# Saddleworth Livery Yards



## Jo-Anne (12 November 2015)

Does anyone know of any livery yards around the Saddleworth area that have good facilities and offer part livery?
Thanks.


----------



## madlady (12 November 2015)

There are a couple at Diggle - one looks pretty new and is on the right as you take the turning off Huddersfield road, I know that they do part livery.  I'm not sure of their number though so you'd probably have to just call in.  There is also another yard in Diggle (again I don't know the name sorry) but I'm not sure if they do part livery.

There is High Moor stables at Scouthead - I know that they do full but not sure about part.

All of those have decent facilities and good hacking.

There is also the centre at Grains Bar near the Black Ladd - I know that they do part livery but I'm not sure about hacking routes from there unless you can get straight onto Crompton Moor.


----------



## Honey08 (22 November 2015)

The first one Madlady is talking about is Saddleworth livery stables, not sure which other one in Diggle mentioned is, I can think of Rhodes up at the top of Digglea near the school, but only does DIY nowadays, and Saddleworth stables (also a riding school) near the rifle range.  Highmoor is Liz Longden's, they do part livery.  The one near the Black Ladd only does DIY and is Liz's daughter, Emma's yard.
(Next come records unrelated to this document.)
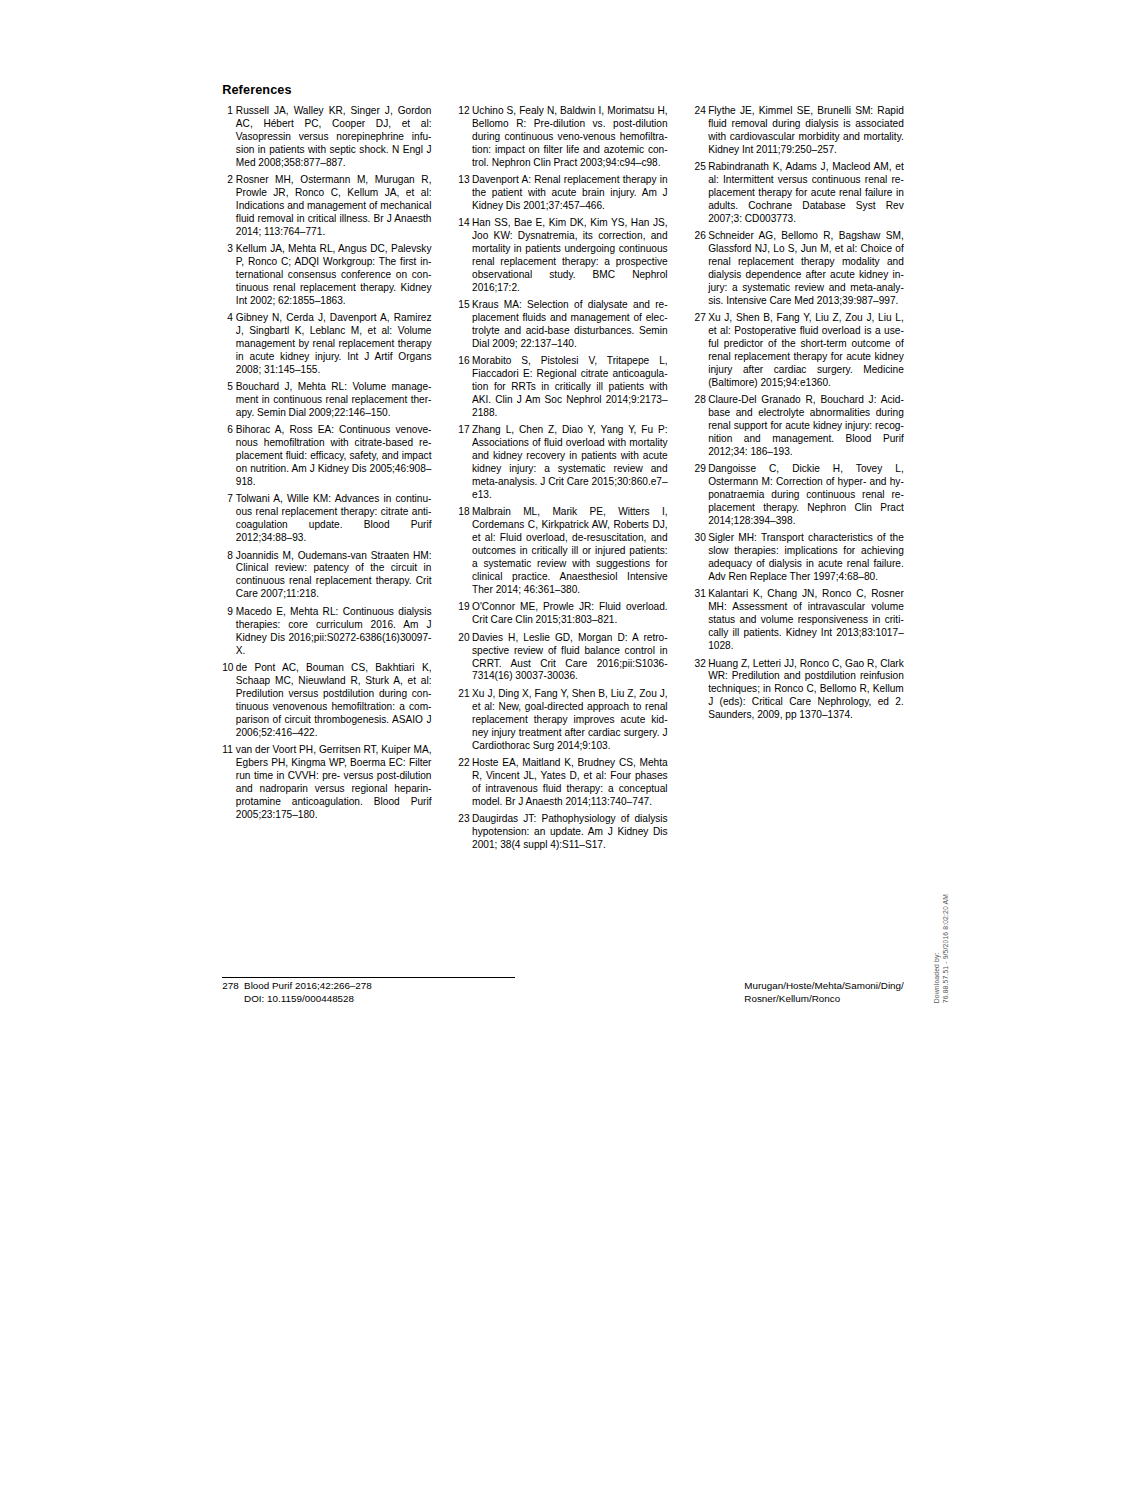References
1 Russell JA, Walley KR, Singer J, Gordon AC, Hébert PC, Cooper DJ, et al: Vasopressin versus norepinephrine infusion in patients with septic shock. N Engl J Med 2008;358:877–887.
2 Rosner MH, Ostermann M, Murugan R, Prowle JR, Ronco C, Kellum JA, et al: Indications and management of mechanical fluid removal in critical illness. Br J Anaesth 2014; 113:764–771.
3 Kellum JA, Mehta RL, Angus DC, Palevsky P, Ronco C; ADQI Workgroup: The first international consensus conference on continuous renal replacement therapy. Kidney Int 2002; 62:1855–1863.
4 Gibney N, Cerda J, Davenport A, Ramirez J, Singbartl K, Leblanc M, et al: Volume management by renal replacement therapy in acute kidney injury. Int J Artif Organs 2008; 31:145–155.
5 Bouchard J, Mehta RL: Volume management in continuous renal replacement therapy. Semin Dial 2009;22:146–150.
6 Bihorac A, Ross EA: Continuous venovenous hemofiltration with citrate-based replacement fluid: efficacy, safety, and impact on nutrition. Am J Kidney Dis 2005;46:908–918.
7 Tolwani A, Wille KM: Advances in continuous renal replacement therapy: citrate anticoagulation update. Blood Purif 2012;34:88–93.
8 Joannidis M, Oudemans-van Straaten HM: Clinical review: patency of the circuit in continuous renal replacement therapy. Crit Care 2007;11:218.
9 Macedo E, Mehta RL: Continuous dialysis therapies: core curriculum 2016. Am J Kidney Dis 2016;pii:S0272-6386(16)30097-X.
10de Pont AC, Bouman CS, Bakhtiari K, Schaap MC, Nieuwland R, Sturk A, et al: Predilution versus postdilution during continuous venovenous hemofiltration: a comparison of circuit thrombogenesis. ASAIO J 2006;52:416–422.
11van der Voort PH, Gerritsen RT, Kuiper MA, Egbers PH, Kingma WP, Boerma EC: Filter run time in CVVH: pre- versus post-dilution and nadroparin versus regional heparin-protamine anticoagulation. Blood Purif 2005;23:175–180.
12 Uchino S, Fealy N, Baldwin I, Morimatsu H, Bellomo R: Pre-dilution vs. post-dilution during continuous veno-venous hemofiltration: impact on filter life and azotemic control. Nephron Clin Pract 2003;94:c94–c98.
13 Davenport A: Renal replacement therapy in the patient with acute brain injury. Am J Kidney Dis 2001;37:457–466.
14 Han SS, Bae E, Kim DK, Kim YS, Han JS, Joo KW: Dysnatremia, its correction, and mortality in patients undergoing continuous renal replacement therapy: a prospective observational study. BMC Nephrol 2016;17:2.
15 Kraus MA: Selection of dialysate and replacement fluids and management of electrolyte and acid-base disturbances. Semin Dial 2009; 22:137–140.
16 Morabito S, Pistolesi V, Tritapepe L, Fiaccadori E: Regional citrate anticoagulation for RRTs in critically ill patients with AKI. Clin J Am Soc Nephrol 2014;9:2173–2188.
17 Zhang L, Chen Z, Diao Y, Yang Y, Fu P: Associations of fluid overload with mortality and kidney recovery in patients with acute kidney injury: a systematic review and meta-analysis. J Crit Care 2015;30:860.e7–e13.
18 Malbrain ML, Marik PE, Witters I, Cordemans C, Kirkpatrick AW, Roberts DJ, et al: Fluid overload, de-resuscitation, and outcomes in critically ill or injured patients: a systematic review with suggestions for clinical practice. Anaesthesiol Intensive Ther 2014; 46:361–380.
19 O'Connor ME, Prowle JR: Fluid overload. Crit Care Clin 2015;31:803–821.
20 Davies H, Leslie GD, Morgan D: A retrospective review of fluid balance control in CRRT. Aust Crit Care 2016;pii:S1036-7314(16) 30037-30036.
21 Xu J, Ding X, Fang Y, Shen B, Liu Z, Zou J, et al: New, goal-directed approach to renal replacement therapy improves acute kidney injury treatment after cardiac surgery. J Cardiothorac Surg 2014;9:103.
22 Hoste EA, Maitland K, Brudney CS, Mehta R, Vincent JL, Yates D, et al: Four phases of intravenous fluid therapy: a conceptual model. Br J Anaesth 2014;113:740–747.
23 Daugirdas JT: Pathophysiology of dialysis hypotension: an update. Am J Kidney Dis 2001; 38(4 suppl 4):S11–S17.
24 Flythe JE, Kimmel SE, Brunelli SM: Rapid fluid removal during dialysis is associated with cardiovascular morbidity and mortality. Kidney Int 2011;79:250–257.
25 Rabindranath K, Adams J, Macleod AM, et al: Intermittent versus continuous renal replacement therapy for acute renal failure in adults. Cochrane Database Syst Rev 2007;3: CD003773.
26 Schneider AG, Bellomo R, Bagshaw SM, Glassford NJ, Lo S, Jun M, et al: Choice of renal replacement therapy modality and dialysis dependence after acute kidney injury: a systematic review and meta-analysis. Intensive Care Med 2013;39:987–997.
27 Xu J, Shen B, Fang Y, Liu Z, Zou J, Liu L, et al: Postoperative fluid overload is a useful predictor of the short-term outcome of renal replacement therapy for acute kidney injury after cardiac surgery. Medicine (Baltimore) 2015;94:e1360.
28 Claure-Del Granado R, Bouchard J: Acid-base and electrolyte abnormalities during renal support for acute kidney injury: recognition and management. Blood Purif 2012;34: 186–193.
29 Dangoisse C, Dickie H, Tovey L, Ostermann M: Correction of hyper- and hyponatraemia during continuous renal replacement therapy. Nephron Clin Pract 2014;128:394–398.
30 Sigler MH: Transport characteristics of the slow therapies: implications for achieving adequacy of dialysis in acute renal failure. Adv Ren Replace Ther 1997;4:68–80.
31 Kalantari K, Chang JN, Ronco C, Rosner MH: Assessment of intravascular volume status and volume responsiveness in critically ill patients. Kidney Int 2013;83:1017–1028.
32 Huang Z, Letteri JJ, Ronco C, Gao R, Clark WR: Predilution and postdilution reinfusion techniques; in Ronco C, Bellomo R, Kellum J (eds): Critical Care Nephrology, ed 2. Saunders, 2009, pp 1370–1374.
278 Blood Purif 2016;42:266–278
DOI: 10.1159/000448528
Murugan/Hoste/Mehta/Samoni/Ding/
Rosner/Kellum/Ronco
Downloaded by:
76.88.57.51 - 9/5/2016 8:02:20 AM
For full/part livery I'd go for Vicky and Graham Tibbot's yard on Lark Hill above Delph/Diggle.  Nice yard, great care, superb hacking. Very experienced   BHSII on site.  Otherwise Debbie Syke's Hole House Farm livery near the Royal George in Mossley/Greenfield (quite near the public arena at Friezeland where RC shows are held).

I have numbers for some of those yards if you are interested.


----------